*** Opening of Material shown ***

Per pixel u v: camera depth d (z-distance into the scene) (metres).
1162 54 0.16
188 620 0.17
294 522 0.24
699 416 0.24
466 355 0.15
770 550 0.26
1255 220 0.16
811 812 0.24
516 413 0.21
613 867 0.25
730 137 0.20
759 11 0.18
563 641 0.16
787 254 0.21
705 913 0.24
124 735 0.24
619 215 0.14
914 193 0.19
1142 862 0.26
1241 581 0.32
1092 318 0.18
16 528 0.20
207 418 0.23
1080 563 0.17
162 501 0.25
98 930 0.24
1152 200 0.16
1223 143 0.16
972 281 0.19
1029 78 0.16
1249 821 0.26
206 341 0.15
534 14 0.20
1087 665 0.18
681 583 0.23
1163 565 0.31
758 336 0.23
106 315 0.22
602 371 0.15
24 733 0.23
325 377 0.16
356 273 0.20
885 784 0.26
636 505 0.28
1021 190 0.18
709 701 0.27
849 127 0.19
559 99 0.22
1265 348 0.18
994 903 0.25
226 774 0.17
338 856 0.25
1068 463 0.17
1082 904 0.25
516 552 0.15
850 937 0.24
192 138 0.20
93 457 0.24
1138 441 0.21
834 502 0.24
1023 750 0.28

*** Close of Material shown ***

--- Try it ---
Your response should hold only an exact copy of the lines above, from the one containing "106 315 0.22" through the end of the entries.

--- Solved problem ---
106 315 0.22
602 371 0.15
24 733 0.23
325 377 0.16
356 273 0.20
885 784 0.26
636 505 0.28
1021 190 0.18
709 701 0.27
849 127 0.19
559 99 0.22
1265 348 0.18
994 903 0.25
226 774 0.17
338 856 0.25
1068 463 0.17
1082 904 0.25
516 552 0.15
850 937 0.24
192 138 0.20
93 457 0.24
1138 441 0.21
834 502 0.24
1023 750 0.28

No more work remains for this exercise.